LP in Brighton 17 September 2015

How to make a small fortune...

Invest a large one into building sports cars. However good the product, it's a near impossible task. Even established, experienced companies like Lotus struggle and I suspect that even Toyota and Subaru are making no money on their slow selling but apparently excellent sports coupe. Blame it all on the Mazda MX5. On a more serious note, isn't this just the car that Caterham should be making as a kind of 21st century Seven? The project might just have saved Caterham a lot of cost, time and effort in developing its new sports car - and never mind the money, but the presence of an established brand might be just what the Avocet needs to get this project going.
Cyborg 17 September 2015

LP in Brighton wrote: Invest

LP in Brighton wrote:

Invest a large one into building sports cars. However good the product, it's a near impossible task. Even established, experienced companies like Lotus struggle and I suspect that even Toyota and Subaru are making no money on their slow selling but apparently excellent sports coupe.
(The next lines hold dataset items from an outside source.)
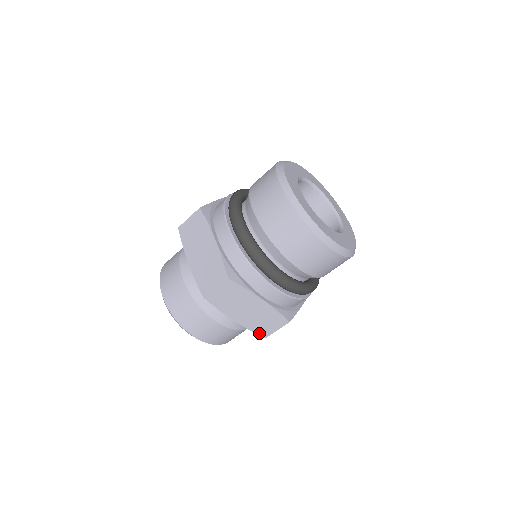
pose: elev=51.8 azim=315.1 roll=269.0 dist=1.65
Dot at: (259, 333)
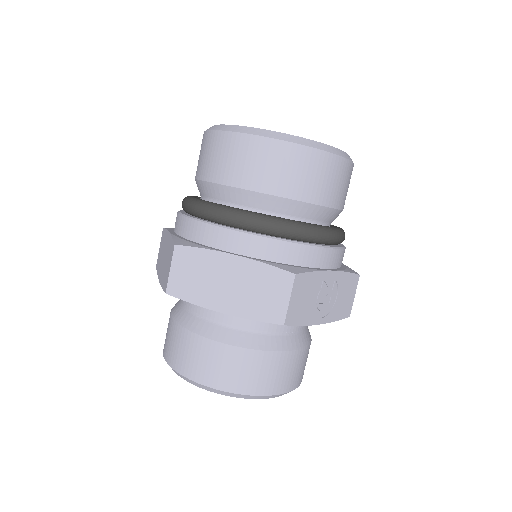
Dot at: (269, 319)
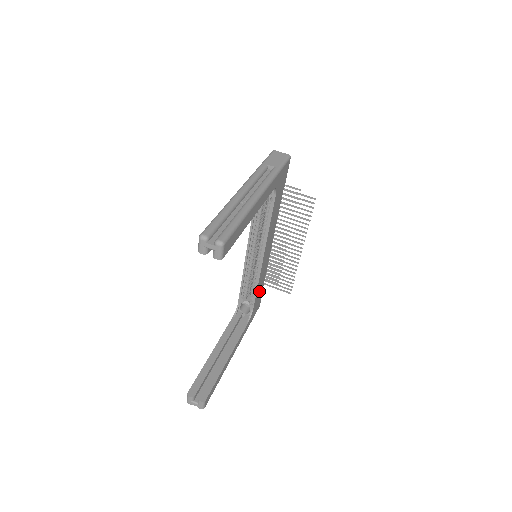
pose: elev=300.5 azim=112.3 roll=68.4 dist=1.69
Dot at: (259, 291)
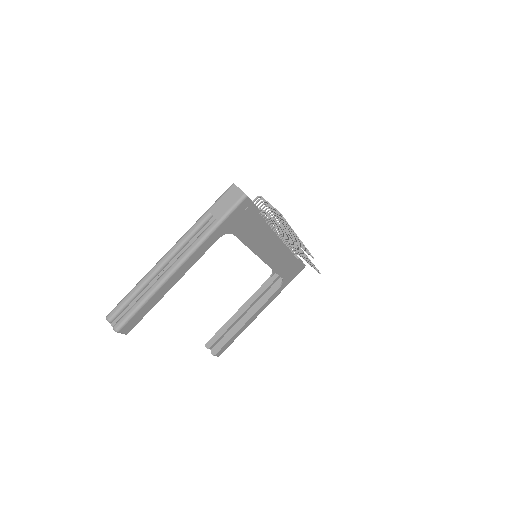
Dot at: (286, 266)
Blame it all on the Mazda MX5. On a more serious note, isn't this just the car that Caterham should be making as a kind of 21st century Seven? The project might just have saved Caterham a lot of cost, time and effort in developing its new sports car - and never mind the money, but the presence of an established brand might be just what the Avocet needs to get this project going.

A Caterham for the 21st century that's already been thoroughly developed. Great idea, Caterham might be a great candidate for ownership. Even though the slightly archaic layout of current Caterham's is a major part of their appeal I suppose.